* [Problems to work on]:
- A) Quote the passage on the Atlas Brookview ruling, everything from "Although prior actions" down to "clogs borrower’s right of redemption.".
- B) In the passage on the Atlas Brookview ruling, why do lenders require the borrower's sole owner to pledge its equity interest in the borrower? Answer in one to three sentences.
- C) Proceed with the passage on the Atlas Brookview ruling from the point where it stops.

* [Text shown]:
= = = =
The New York State Supreme Court, County of New York (the “Court”) decided in Atlas Brookview Mezzanine LLC v. DB Brookview LLC, on November 18, 2021, that an accommodation pledge entered into in connection with a mortgage loan did not “clog” the borrower’s equity right of redemption.
In an effort to avoid delays in mortgage foreclosure proceedings, many lenders have recently required, in addition to the borrower granting a mortgage on the real property, that the sole owner of such borrower pledge 100% of its equity interest in the borrower as additional collateral for a mortgage loan. This arrangement is usually structured by requiring the sole member of the borrower to enter into a guaranty agreement secured by a pledge and security agreement, and it is often referred to as an “accommodation” pledge. The accommodation pledge gives the lender the option to foreclose on the pledged equity interests through a UCC foreclosure sale (which can typically be completed within 60 to 90 days) instead of instituting a mortgage foreclosure proceeding (which in some jurisdictions can take longer than two years to complete).
Notwithstanding the increased use of the accommodation pledge structure by lenders, many legal practitioners remained uncertain that such structure could be enforced under New York law. Mainly, legal practitioners questioned whether an accommodation pledge (and lender’s right to foreclose on such pledge) would not be enforceable because it clogged (or prevented) a borrower’s right of redemption. The right of redemption is an equitable doctrine that allows a borrower to pay the full amount due to the lender, including principal, interest, and fees, to “redeem” the mortgaged property. The right of redemption generally cannot be waived, abandoned, or compromised before a default occurs. Under New York law, the right of redemption exists until the property sells in a mortgage foreclosure sale. Once the foreclosure sale is final, however, the borrower no longer has the right of redemption.
Although prior actions have been commenced in the state of New York by borrowers claiming that a UCC foreclosure sale based on an accommodation pledge violates the borrower’s equitable right of redemption (see HH Mark Twain LP v. Acres Capital Servicing LLC[1], as an example), until the Court’s decision in Atlas Brookview Mezzanine LLC v. DB Brookview LLC, New York courts have not directly ruled on whether an accommodation pledge clogs borrower’s right of redemption.
Background
Atlas Brookview LLC (“Borrower”) acquired a mortgage loan in the sum of $64,900,000 secured by real property located in the state of Illinois (the “Loan”). The loan documents entered into in connection with the Loan (other than the mortgage) were governed by New York law. The original lender required, as additional collateral for the Loan, that the sole owner of Borrower, Atlas Brookfield Mezzanine LLC, execute a guaranty secured by a pledge and security agreement whereby it pledged 100% of its interest in Borrower. The Loan was subsequently assigned by the original lender to DB Brookview LLC (“Lender”).
Borrower defaulted on the Loan and Lender elected to foreclose on the accommodation pledge, and a UCC foreclosure sale was initially scheduled for August 25, 2020. Borrower thereafter commenced an action asking the Court to grant a temporary restraining order and a preliminary injunction to halt the UCC foreclosure sale, arguing that the accommodation pledge violated Borrower’s equitable right of redemption.
= = = =
Data records

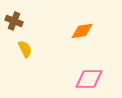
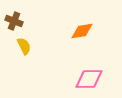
yellow semicircle: moved 1 px left, 3 px up
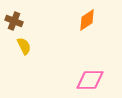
orange diamond: moved 5 px right, 11 px up; rotated 25 degrees counterclockwise
pink diamond: moved 1 px right, 1 px down
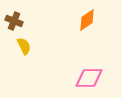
pink diamond: moved 1 px left, 2 px up
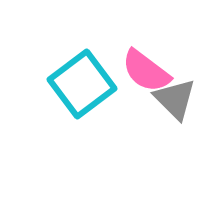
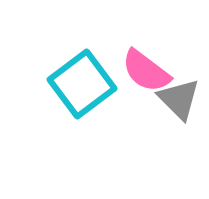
gray triangle: moved 4 px right
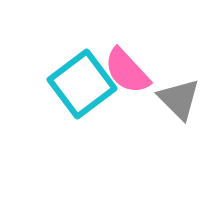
pink semicircle: moved 19 px left; rotated 10 degrees clockwise
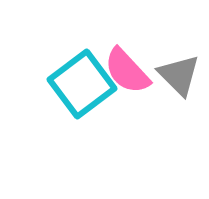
gray triangle: moved 24 px up
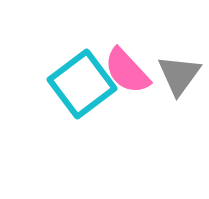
gray triangle: rotated 21 degrees clockwise
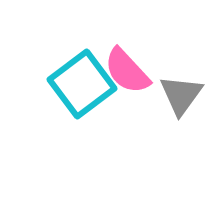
gray triangle: moved 2 px right, 20 px down
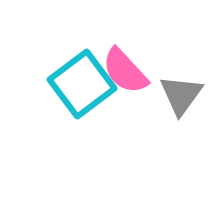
pink semicircle: moved 2 px left
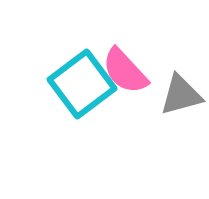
gray triangle: rotated 39 degrees clockwise
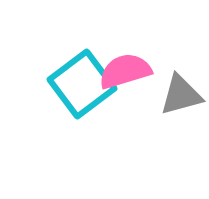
pink semicircle: rotated 116 degrees clockwise
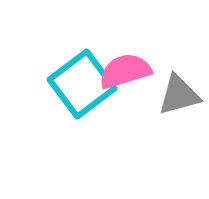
gray triangle: moved 2 px left
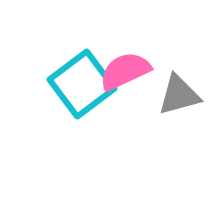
pink semicircle: rotated 8 degrees counterclockwise
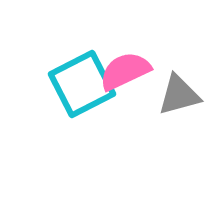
cyan square: rotated 10 degrees clockwise
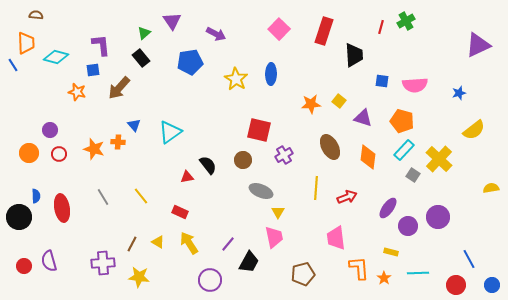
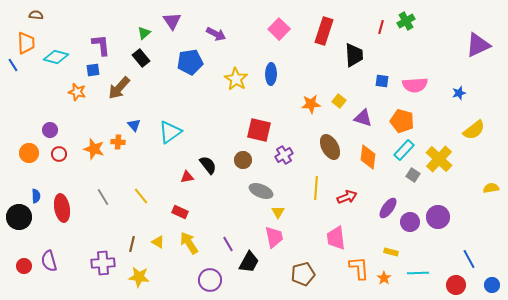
purple circle at (408, 226): moved 2 px right, 4 px up
brown line at (132, 244): rotated 14 degrees counterclockwise
purple line at (228, 244): rotated 70 degrees counterclockwise
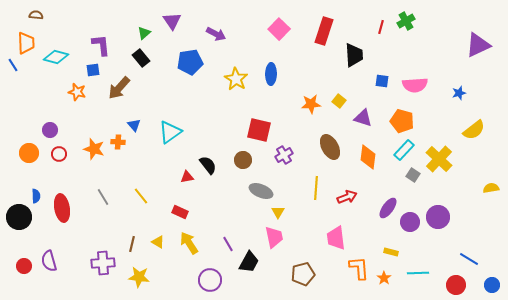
blue line at (469, 259): rotated 30 degrees counterclockwise
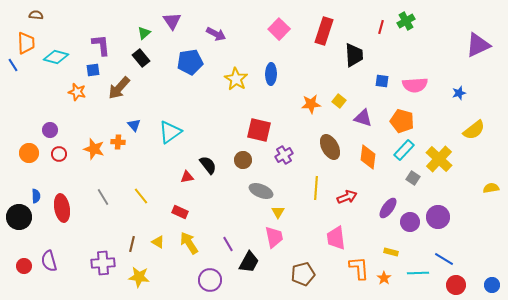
gray square at (413, 175): moved 3 px down
blue line at (469, 259): moved 25 px left
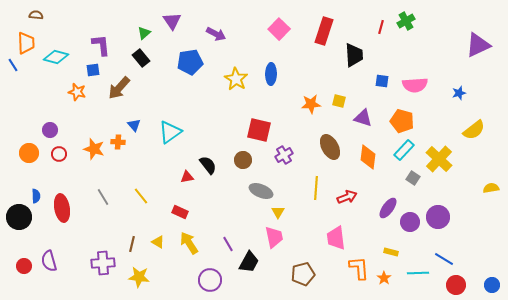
= = = =
* [Answers per task]:
- A)
Although prior actions have been commenced in the state of New York by borrowers claiming that a UCC foreclosure sale based on an accommodation pledge violates the borrower’s equitable right of redemption (see HH Mark Twain LP v. Acres Capital Servicing LLC[1], as an example), until the Court’s decision in Atlas Brookview Mezzanine LLC v. DB Brookview LLC, New York courts have not directly ruled on whether an accommodation pledge clogs borrower’s right of redemption.

- B) Lenders want to avoid delays in mortgage foreclosure proceedings. The accommodation pledge lets the lender foreclose on the pledged equity through a UCC foreclosure sale, which can typically be completed within 60 to 90 days. A mortgage foreclosure proceeding can take longer than two years in some jurisdictions.

- C)
The Court granted the temporary restraining order enjoining the Lender from conducting the UCC foreclosure sale prior to the expiration of the maturity date (i.e., October 9, 2020), but did not grant the preliminary injunction, noting that the accommodation pledge did not violate Borrower’s equitable right of redemption as Borrower still had the right to cure the default and redeem the Property under the UCC. Borrower thereafter failed to repay the Loan on the maturity date and a UCC foreclosure sale was conducted in February of 2021.
Borrower thereafter asked the Court for a declaratory judgement declaring that the accommodation pledge was “void” and asked the Court to undo the UCC foreclosure sale. Borrower maintained that the accommodation pledge was unenforceable as it had the effect of clogging borrower’s equitable right of redemption by shortening the time Borrower would otherwise have to cure the defaults and redeem the Property had the Lender instead pursued a mortgage foreclosure action. Notably, Borrower argued that an accommodation pledge would allow a Lender to conduct a “quick” UCC sale in as little as 30 days. Lender in turn filed a motion to dismiss Borrower’s action.
Decision
The Court ultimately granted the Lender’s motion to dismiss Borrower’s action, concluding that the Borrower was a commercially sophisticated borrower represented by counsel and had voluntarily agreed to the loan structure requiring the accommodation pledge as additional collateral, hence allowing Borrower to later claim that such accommodation pledge was “void” and unenforceable and would be inconsistent with the agreement between the parties. In support of its decision, and in response to Borrower’s argument that a UCC foreclosure sale was a quick UCC sale preventing Borrower from exercising its equitable right of redemption, the Court noted that, in this case, the UCC sale was not a “30 day sale” as notices of defaults, as well as the notice of disposition[2], were sent to the Borrower months before the maturity date and the scheduled UCC foreclosure sale and that Borrower could have paid off the Loan at any time prior to the UCC foreclosure sale.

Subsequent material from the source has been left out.